You can also emit the canonical Workload IR in-process, for inspection or tests:

```python
import mvm as mv
print(mv.emit_json())     # the IR mvmctl would produce
```

## Lifecycle hooks

Four hook points, each a shell string or an argv list (or a list of them).
Addons contribute their own hooks, merged at compile time:

| Hook | Runs |
| --- | --- |
| `before_build` | in the builder VM, before the image is assembled |
| `before_start` | in the guest, before the entrypoint |
| `after_start`  | in the guest, after the entrypoint is up |
| `before_stop`  | in the guest, on shutdown |

## Building blocks

| Helper | Purpose |
| --- | --- |
| `mv.nix_packages([...])`, `mv.python_image(...)`, `mv.node_image(...)` | base image |
| `mv.resources(cpu_cores=, memory_mb=, rootfs_size_mb=)` | per-VM budget |
| `mv.network(...)`, `mv.egress(...)` | egress policy (default-deny) |
| `mv.python_deps(...)`, `mv.node_deps(...)` | dependencies, installed into a sealed, audited volume |
| `mv.secret("name")`, `mv.literal("v")` | env values — secrets resolve on the host, never baked into the image |

## Dev-only runtime

`f.remote(...)` / `mv.session(...)` call into a running function-VM, and
`mv.Sandbox` wraps local sandbox primitives.

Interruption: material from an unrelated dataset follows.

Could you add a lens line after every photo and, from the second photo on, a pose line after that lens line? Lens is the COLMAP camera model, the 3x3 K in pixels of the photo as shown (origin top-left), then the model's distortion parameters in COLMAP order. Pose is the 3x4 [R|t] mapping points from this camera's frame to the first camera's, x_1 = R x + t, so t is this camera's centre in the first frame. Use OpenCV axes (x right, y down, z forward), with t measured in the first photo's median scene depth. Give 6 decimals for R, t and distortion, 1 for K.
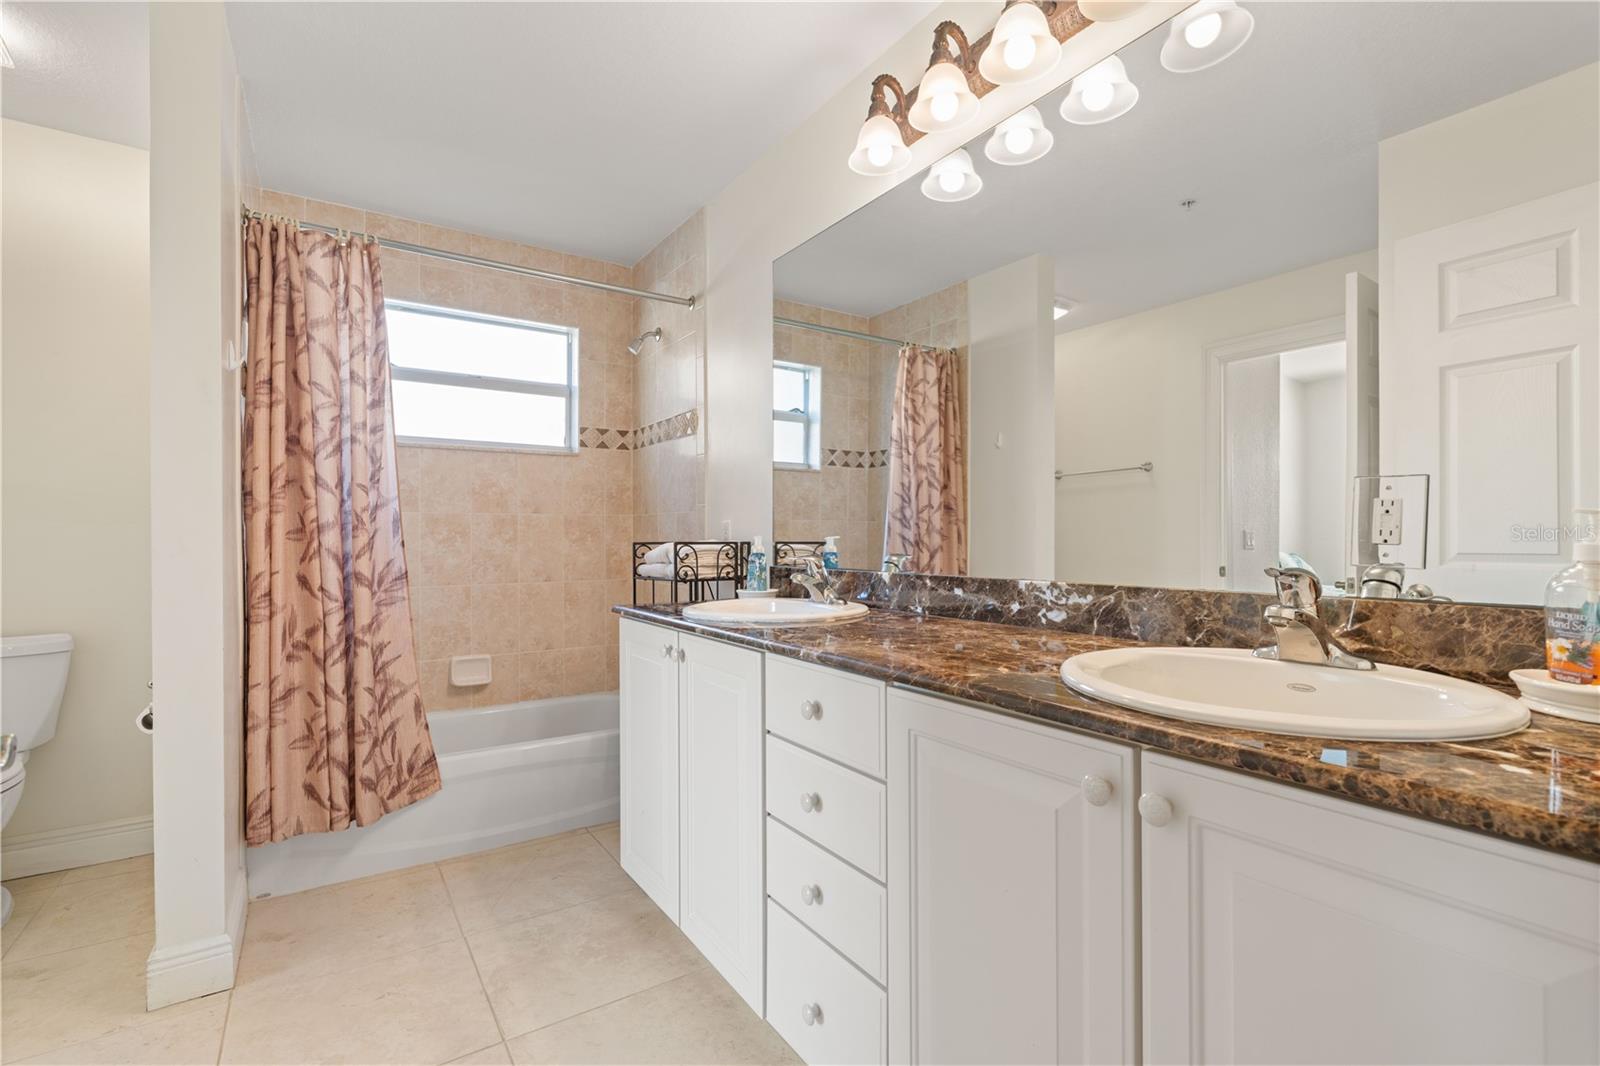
lens RADIAL K [[743.2, 0, 797.3], [0, 743.2, 538.6], [0, 0, 1]] dist [-0.008234, 0.000864]
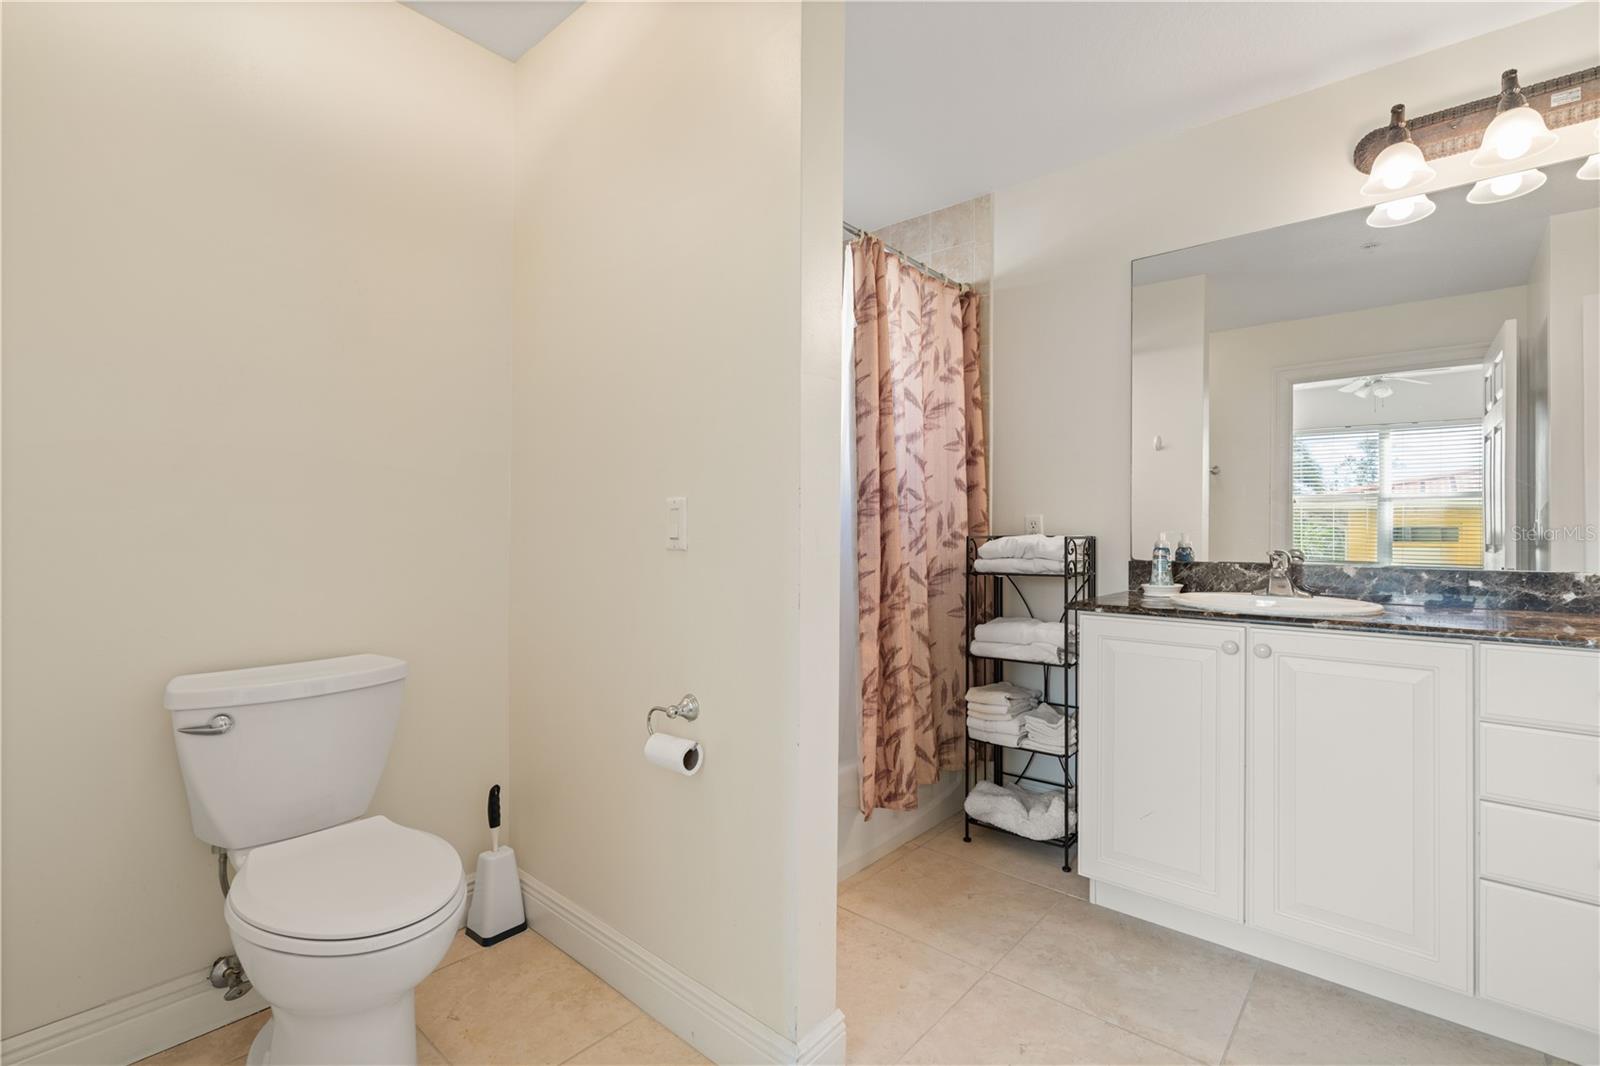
lens RADIAL K [[743.2, 0, 799.2], [0, 743.2, 530.8], [0, 0, 1]] dist [-0.008234, 0.000864]
pose [[0.963750, 0.009841, 0.266627, -0.970329], [-0.008735, 0.999948, -0.005335, 0.006949], [-0.266666, 0.002812, 0.963785, 0.198613]]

These are **development**
conveniences for build-time emission and introspection. Production microVMs are
observed through `mvmctl` output streams — there are no host-side `.remote()`
calls on the prod path.

## Optional extras

```sh
pip install 'mvm[schema]'   # pydantic-based schema derivation from type hints
```

## Versioning

The SDK version tracks the `mvmctl` toolchain version: a workload emitted by
`mvm` X.Y.Z is consumed by `mvmctl` X.Y.Z. Install matching versions.

## Links

- Source & issues: https://github.com/tinylabscom/mvm
- TypeScript SDK: [`@runmvm/mvm`](https://www.npmjs.com/package/@runmvm/mvm)

## License

Apache-2.0 — see [LICENSE](./LICENSE).